_Collected data_
______

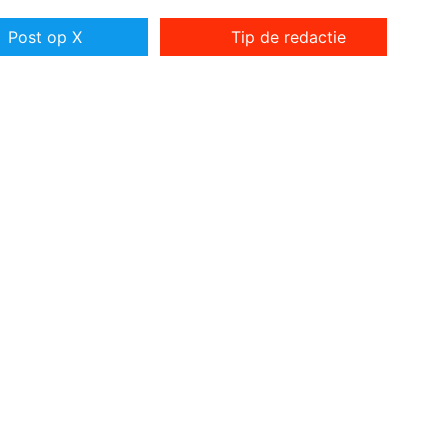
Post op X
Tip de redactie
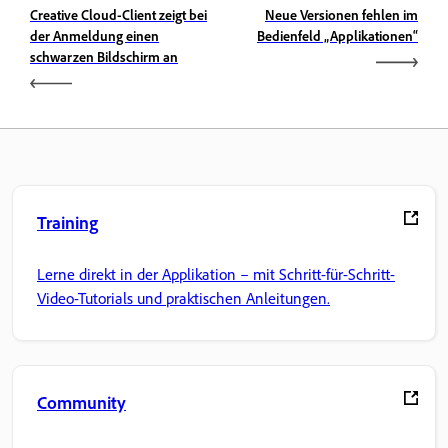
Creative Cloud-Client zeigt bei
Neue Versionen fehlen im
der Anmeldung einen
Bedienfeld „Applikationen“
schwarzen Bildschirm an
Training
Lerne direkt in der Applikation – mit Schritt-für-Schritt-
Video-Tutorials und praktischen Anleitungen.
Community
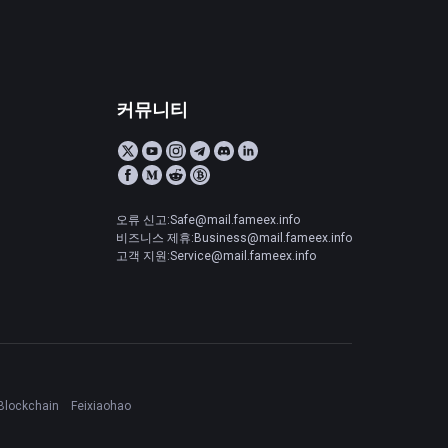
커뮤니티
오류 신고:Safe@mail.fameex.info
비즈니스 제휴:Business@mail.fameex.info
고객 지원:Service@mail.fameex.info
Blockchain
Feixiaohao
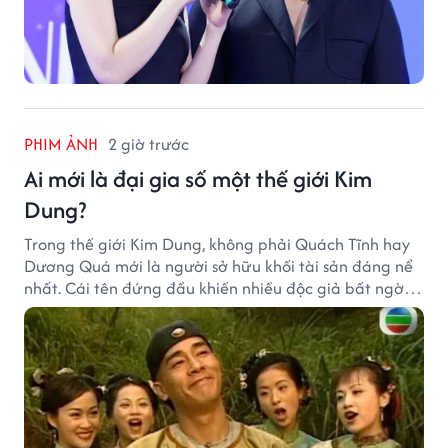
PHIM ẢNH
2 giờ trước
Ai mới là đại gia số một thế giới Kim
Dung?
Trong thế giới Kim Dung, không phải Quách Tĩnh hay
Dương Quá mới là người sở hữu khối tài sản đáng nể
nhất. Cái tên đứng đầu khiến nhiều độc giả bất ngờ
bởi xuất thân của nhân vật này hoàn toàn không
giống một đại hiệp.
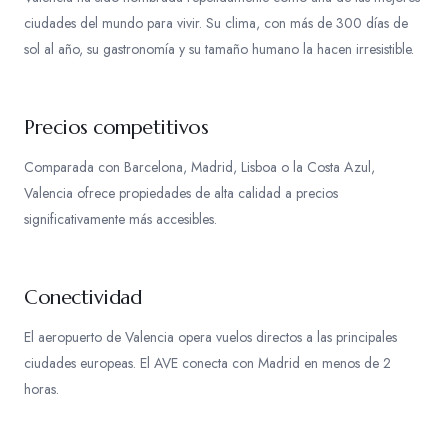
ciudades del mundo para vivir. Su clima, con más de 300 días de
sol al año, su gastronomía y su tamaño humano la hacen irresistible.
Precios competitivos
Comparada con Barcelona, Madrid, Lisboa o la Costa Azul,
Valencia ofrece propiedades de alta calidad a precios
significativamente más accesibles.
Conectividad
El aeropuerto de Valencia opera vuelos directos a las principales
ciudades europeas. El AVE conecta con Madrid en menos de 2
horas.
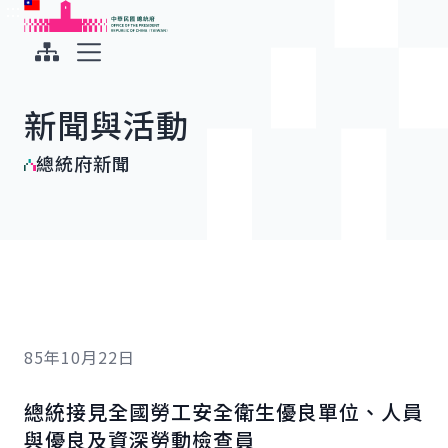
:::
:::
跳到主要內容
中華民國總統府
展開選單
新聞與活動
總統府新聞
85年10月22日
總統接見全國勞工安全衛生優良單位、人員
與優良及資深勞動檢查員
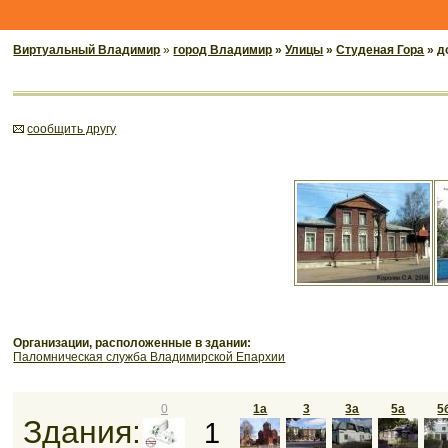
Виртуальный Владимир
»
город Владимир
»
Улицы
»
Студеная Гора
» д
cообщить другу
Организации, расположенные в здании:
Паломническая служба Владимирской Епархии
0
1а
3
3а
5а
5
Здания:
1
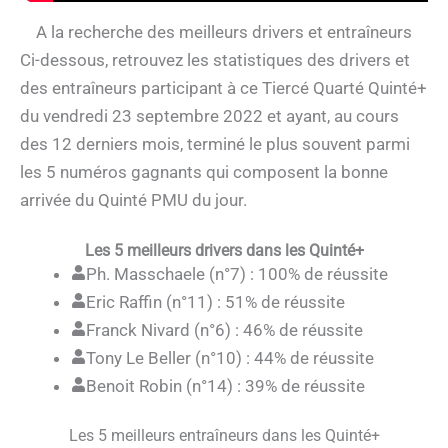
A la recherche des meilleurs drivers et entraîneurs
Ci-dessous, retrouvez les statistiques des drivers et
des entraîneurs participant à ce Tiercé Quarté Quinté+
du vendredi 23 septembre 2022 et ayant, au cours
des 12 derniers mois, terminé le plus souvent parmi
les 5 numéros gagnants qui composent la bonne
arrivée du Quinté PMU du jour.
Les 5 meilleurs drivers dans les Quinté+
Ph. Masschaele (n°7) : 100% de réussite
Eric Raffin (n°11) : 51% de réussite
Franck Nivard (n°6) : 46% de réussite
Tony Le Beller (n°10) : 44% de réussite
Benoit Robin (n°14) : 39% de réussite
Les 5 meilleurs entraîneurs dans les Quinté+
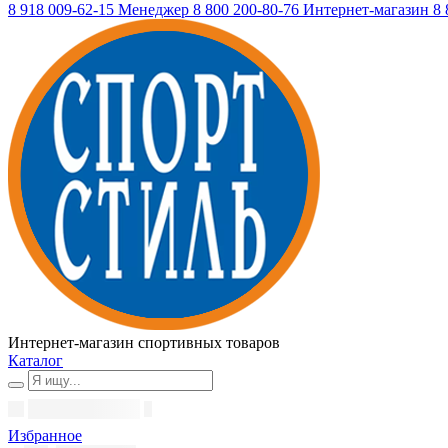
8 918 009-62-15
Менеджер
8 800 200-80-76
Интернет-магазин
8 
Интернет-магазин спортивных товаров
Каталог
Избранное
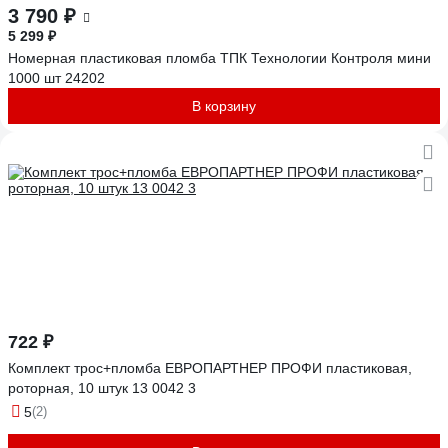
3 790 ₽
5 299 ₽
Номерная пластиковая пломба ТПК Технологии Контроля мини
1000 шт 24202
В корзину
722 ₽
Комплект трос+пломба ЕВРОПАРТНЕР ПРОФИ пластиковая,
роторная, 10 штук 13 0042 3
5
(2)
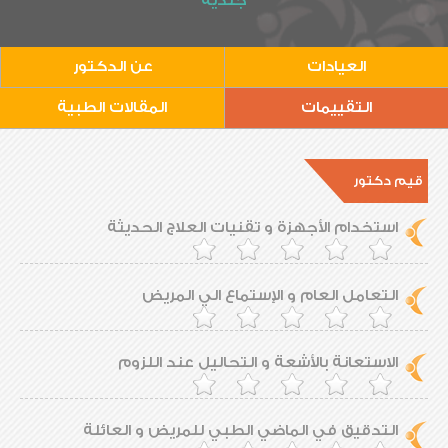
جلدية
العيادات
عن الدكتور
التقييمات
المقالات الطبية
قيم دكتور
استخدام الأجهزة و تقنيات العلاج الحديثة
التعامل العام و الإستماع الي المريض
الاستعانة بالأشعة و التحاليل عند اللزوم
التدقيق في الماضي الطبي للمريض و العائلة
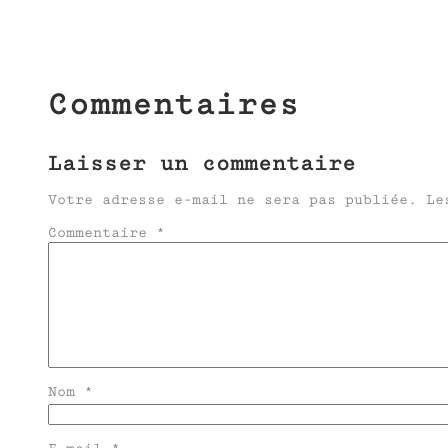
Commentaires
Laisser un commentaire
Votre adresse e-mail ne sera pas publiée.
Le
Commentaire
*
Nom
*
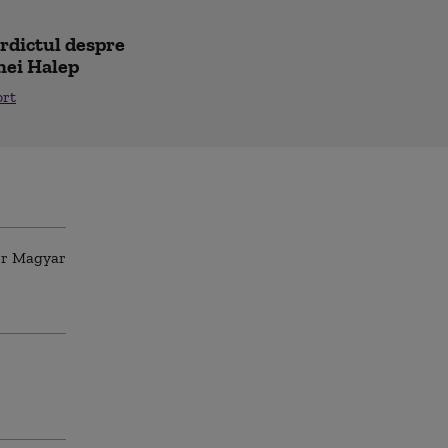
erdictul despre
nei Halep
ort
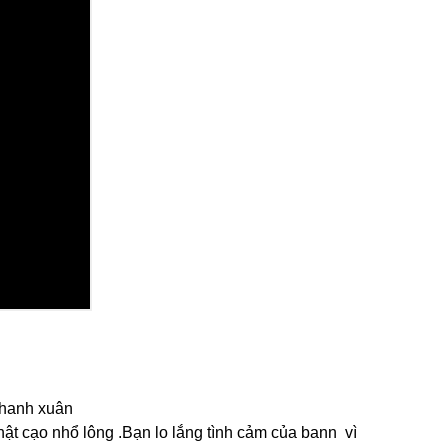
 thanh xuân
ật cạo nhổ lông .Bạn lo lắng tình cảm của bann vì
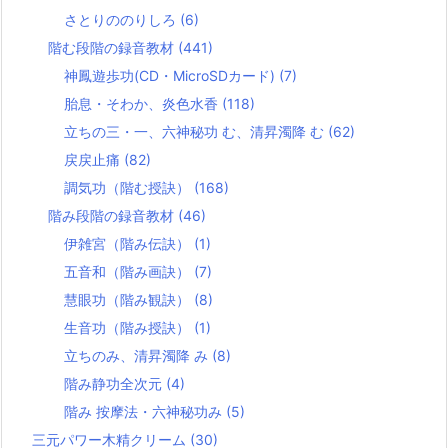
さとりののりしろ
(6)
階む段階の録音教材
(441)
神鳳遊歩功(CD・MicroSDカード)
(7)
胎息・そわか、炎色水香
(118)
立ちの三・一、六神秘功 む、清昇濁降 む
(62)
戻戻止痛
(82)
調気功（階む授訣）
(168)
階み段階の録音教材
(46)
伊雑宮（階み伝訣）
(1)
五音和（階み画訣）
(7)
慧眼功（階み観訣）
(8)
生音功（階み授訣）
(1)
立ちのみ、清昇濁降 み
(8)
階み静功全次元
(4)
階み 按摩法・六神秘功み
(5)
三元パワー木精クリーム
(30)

______

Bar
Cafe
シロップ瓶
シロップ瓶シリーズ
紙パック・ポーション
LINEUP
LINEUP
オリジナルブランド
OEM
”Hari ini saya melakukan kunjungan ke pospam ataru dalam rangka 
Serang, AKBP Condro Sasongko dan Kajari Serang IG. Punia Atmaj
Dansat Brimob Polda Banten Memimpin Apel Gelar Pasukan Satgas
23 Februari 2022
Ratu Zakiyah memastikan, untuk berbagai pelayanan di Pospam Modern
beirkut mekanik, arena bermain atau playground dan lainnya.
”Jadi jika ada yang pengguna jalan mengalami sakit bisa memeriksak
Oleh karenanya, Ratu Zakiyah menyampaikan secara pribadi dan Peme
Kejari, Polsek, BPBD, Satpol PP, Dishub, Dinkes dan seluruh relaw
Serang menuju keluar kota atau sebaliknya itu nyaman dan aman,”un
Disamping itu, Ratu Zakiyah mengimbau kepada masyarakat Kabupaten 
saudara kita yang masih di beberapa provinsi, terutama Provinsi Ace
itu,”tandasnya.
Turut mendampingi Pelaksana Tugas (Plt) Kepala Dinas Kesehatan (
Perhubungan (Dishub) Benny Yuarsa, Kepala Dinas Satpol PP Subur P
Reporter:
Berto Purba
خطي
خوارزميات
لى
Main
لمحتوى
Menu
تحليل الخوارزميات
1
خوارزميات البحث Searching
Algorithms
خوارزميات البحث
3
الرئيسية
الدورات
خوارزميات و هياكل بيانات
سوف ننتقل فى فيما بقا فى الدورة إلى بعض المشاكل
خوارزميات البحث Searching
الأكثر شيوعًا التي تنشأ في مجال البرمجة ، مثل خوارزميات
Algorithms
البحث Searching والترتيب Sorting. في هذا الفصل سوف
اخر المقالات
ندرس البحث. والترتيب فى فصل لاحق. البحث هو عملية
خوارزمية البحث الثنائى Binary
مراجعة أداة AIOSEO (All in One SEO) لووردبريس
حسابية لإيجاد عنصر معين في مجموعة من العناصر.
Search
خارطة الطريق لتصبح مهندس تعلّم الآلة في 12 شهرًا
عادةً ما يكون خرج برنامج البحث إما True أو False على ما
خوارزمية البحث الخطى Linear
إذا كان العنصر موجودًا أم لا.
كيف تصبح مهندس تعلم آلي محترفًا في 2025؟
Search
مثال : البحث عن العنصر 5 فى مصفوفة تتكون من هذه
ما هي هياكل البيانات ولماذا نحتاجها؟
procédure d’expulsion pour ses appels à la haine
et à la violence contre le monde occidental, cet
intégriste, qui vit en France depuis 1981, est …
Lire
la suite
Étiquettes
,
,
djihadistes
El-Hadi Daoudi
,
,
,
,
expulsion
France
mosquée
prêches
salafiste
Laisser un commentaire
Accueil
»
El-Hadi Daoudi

______

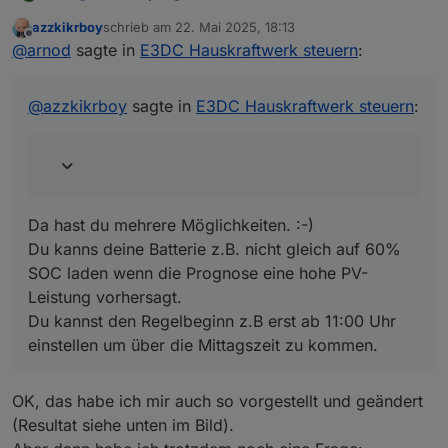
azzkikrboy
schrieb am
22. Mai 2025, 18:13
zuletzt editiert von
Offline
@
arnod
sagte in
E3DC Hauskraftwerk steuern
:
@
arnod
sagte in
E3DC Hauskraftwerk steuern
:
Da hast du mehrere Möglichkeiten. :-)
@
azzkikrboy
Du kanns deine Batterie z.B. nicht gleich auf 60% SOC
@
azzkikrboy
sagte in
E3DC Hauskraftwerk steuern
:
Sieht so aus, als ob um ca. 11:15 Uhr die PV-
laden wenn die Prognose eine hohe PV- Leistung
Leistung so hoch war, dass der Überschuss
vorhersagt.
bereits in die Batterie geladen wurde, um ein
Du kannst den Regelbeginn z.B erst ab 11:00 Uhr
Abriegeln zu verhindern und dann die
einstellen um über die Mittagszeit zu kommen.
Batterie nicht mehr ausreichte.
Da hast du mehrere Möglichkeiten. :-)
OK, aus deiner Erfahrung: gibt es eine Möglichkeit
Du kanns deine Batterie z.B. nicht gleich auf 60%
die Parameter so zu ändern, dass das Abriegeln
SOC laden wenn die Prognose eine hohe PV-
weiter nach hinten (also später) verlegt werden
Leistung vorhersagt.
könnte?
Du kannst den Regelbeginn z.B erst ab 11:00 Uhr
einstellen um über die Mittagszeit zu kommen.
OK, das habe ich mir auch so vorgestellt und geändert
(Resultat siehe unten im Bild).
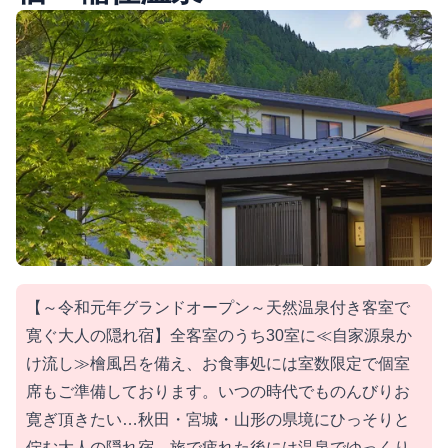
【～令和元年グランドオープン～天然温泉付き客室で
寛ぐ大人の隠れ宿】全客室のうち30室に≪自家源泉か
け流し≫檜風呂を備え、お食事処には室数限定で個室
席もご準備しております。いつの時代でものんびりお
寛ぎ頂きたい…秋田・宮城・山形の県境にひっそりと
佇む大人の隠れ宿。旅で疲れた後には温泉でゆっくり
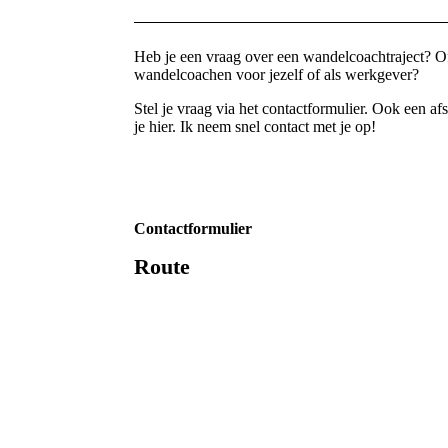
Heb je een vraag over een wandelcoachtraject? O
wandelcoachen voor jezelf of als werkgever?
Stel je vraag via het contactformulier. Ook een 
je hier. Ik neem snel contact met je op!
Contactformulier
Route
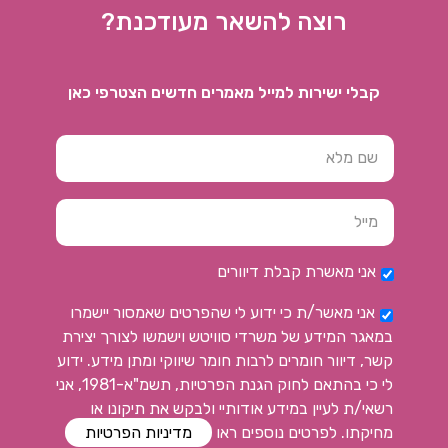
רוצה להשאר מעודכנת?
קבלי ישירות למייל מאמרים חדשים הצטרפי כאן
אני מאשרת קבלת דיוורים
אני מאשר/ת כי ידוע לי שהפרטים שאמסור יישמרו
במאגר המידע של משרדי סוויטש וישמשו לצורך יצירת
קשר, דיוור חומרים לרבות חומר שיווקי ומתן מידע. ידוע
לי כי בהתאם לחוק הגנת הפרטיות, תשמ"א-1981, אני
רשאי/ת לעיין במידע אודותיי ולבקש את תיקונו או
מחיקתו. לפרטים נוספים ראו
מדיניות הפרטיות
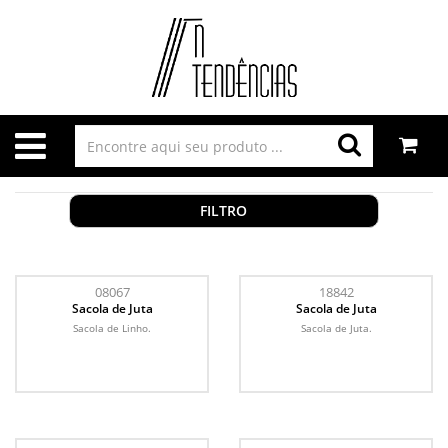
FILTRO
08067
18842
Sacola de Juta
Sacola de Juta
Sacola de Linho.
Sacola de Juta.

______

_Assignment_
Restate word for word only the lines above from the line containing "Serang menuju keluar" to the line containing "ما هي هياكل البيانات ولماذا نحتاجها؟", both of them included.

_Task solution_
Serang menuju keluar kota atau sebaliknya itu nyaman dan aman,”un
Disamping itu, Ratu Zakiyah mengimbau kepada masyarakat Kabupaten 
saudara kita yang masih di beberapa provinsi, terutama Provinsi Ace
itu,”tandasnya.
Turut mendampingi Pelaksana Tugas (Plt) Kepala Dinas Kesehatan (
Perhubungan (Dishub) Benny Yuarsa, Kepala Dinas Satpol PP Subur P
Reporter:
Berto Purba
خطي
خوارزميات
لى
Main
لمحتوى
Menu
تحليل الخوارزميات
1
خوارزميات البحث Searching
Algorithms
خوارزميات البحث
3
الرئيسية
الدورات
خوارزميات و هياكل بيانات
سوف ننتقل فى فيما بقا فى الدورة إلى بعض المشاكل
خوارزميات البحث Searching
الأكثر شيوعًا التي تنشأ في مجال البرمجة ، مثل خوارزميات
Algorithms
البحث Searching والترتيب Sorting. في هذا الفصل سوف
اخر المقالات
ندرس البحث. والترتيب فى فصل لاحق. البحث هو عملية
خوارزمية البحث الثنائى Binary
مراجعة أداة AIOSEO (All in One SEO) لووردبريس
حسابية لإيجاد عنصر معين في مجموعة من العناصر.
Search
خارطة الطريق لتصبح مهندس تعلّم الآلة في 12 شهرًا
عادةً ما يكون خرج برنامج البحث إما True أو False على ما
خوارزمية البحث الخطى Linear
إذا كان العنصر موجودًا أم لا.
كيف تصبح مهندس تعلم آلي محترفًا في 2025؟
Search
مثال : البحث عن العنصر 5 فى مصفوفة تتكون من هذه
ما هي هياكل البيانات ولماذا نحتاجها؟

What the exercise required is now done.